§ **Cosa fare**
Trascrivi le righe dei dati senza cambiarle, partendo dall'inizio e terminando con la riga che contiene "list Step 1: Right-click", compresa.
============
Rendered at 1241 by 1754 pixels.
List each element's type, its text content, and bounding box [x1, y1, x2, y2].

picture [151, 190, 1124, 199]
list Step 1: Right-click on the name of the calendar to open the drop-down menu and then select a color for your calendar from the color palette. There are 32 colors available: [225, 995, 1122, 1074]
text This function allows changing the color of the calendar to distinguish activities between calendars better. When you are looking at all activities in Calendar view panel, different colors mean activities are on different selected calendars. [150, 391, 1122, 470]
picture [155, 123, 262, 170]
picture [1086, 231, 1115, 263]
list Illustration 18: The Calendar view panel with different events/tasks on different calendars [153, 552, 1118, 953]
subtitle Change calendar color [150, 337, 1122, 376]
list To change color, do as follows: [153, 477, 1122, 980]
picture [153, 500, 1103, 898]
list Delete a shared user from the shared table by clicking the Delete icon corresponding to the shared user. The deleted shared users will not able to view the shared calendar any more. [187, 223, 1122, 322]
============
§ **Soluzione scritta**
Rendered at 1241 by 1754 pixels.
List each element's type, its text content, and bounding box [x1, y1, x2, y2].

picture [151, 190, 1124, 199]
list Step 1: Right-click on the name of the calendar to open the drop-down menu and then select a color for your calendar from the color palette. There are 32 colors available: [225, 995, 1122, 1074]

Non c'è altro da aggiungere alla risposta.